Saved entries

———

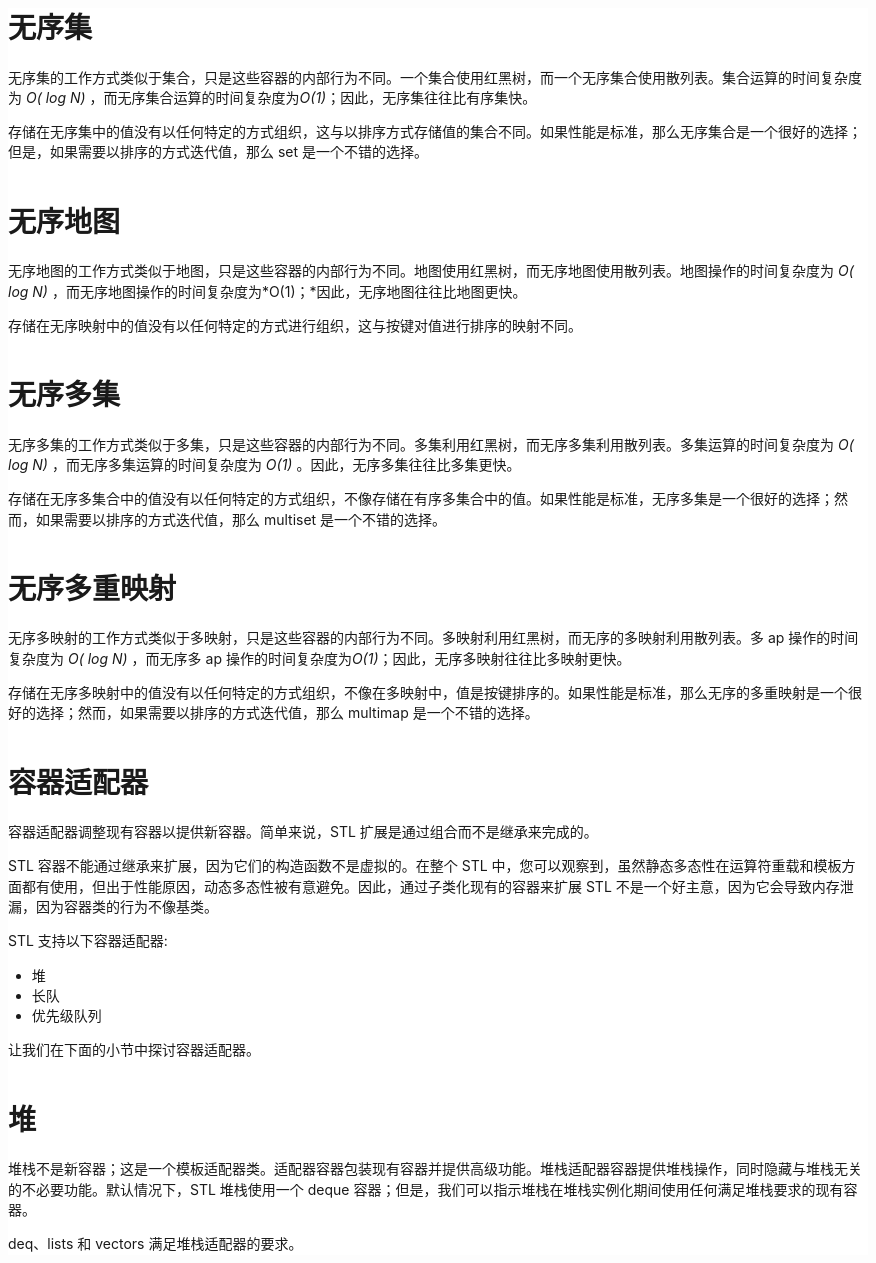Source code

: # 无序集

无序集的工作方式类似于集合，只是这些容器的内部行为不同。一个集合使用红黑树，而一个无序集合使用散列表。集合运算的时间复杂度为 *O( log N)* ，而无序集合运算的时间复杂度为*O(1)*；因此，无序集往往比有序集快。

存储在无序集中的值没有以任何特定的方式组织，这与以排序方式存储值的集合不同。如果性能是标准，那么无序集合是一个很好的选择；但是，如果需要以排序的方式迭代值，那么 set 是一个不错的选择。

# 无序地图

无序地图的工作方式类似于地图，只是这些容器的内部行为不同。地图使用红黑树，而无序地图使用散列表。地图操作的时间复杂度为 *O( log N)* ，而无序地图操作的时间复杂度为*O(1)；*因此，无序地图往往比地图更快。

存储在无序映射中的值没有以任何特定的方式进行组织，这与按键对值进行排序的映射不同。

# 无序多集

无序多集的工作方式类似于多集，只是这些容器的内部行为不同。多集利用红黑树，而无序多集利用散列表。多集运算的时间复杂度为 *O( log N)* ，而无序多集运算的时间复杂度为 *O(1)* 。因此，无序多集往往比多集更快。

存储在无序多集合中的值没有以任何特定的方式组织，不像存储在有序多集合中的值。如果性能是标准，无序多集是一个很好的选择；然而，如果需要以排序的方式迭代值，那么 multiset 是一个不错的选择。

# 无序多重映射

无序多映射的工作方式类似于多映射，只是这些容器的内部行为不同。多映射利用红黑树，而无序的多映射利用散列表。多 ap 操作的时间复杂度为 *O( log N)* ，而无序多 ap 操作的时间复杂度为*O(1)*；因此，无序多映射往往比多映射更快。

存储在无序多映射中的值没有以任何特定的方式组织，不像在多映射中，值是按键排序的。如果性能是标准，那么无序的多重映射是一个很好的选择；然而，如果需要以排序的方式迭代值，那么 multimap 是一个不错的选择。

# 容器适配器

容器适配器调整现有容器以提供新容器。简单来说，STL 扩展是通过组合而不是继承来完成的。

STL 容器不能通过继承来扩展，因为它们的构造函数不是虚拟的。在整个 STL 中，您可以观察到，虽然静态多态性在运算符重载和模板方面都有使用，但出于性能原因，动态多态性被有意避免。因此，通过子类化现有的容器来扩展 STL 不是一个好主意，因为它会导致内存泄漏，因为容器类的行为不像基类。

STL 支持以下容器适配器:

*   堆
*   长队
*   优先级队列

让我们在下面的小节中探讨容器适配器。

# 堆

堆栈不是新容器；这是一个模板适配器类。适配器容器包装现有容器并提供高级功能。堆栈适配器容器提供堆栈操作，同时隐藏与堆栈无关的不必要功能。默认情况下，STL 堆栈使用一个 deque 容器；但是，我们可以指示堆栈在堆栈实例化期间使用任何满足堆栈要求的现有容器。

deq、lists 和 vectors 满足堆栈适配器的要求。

———

= WHAT THE EXERCISE ASKS =
Copy whichever lines above contain the string "如果性能是标准".

= EXERCISE SOLUTION =
存储在无序集中的值没有以任何特定的方式组织，这与以排序方式存储值的集合不同。如果性能是标准，那么无序集合是一个很好的选择；但是，如果需要以排序的方式迭代值，那么 set 是一个不错的选择。
存储在无序多集合中的值没有以任何特定的方式组织，不像存储在有序多集合中的值。如果性能是标准，无序多集是一个很好的选择；然而，如果需要以排序的方式迭代值，那么 multiset 是一个不错的选择。
存储在无序多映射中的值没有以任何特定的方式组织，不像在多映射中，值是按键排序的。如果性能是标准，那么无序的多重映射是一个很好的选择；然而，如果需要以排序的方式迭代值，那么 multimap 是一个不错的选择。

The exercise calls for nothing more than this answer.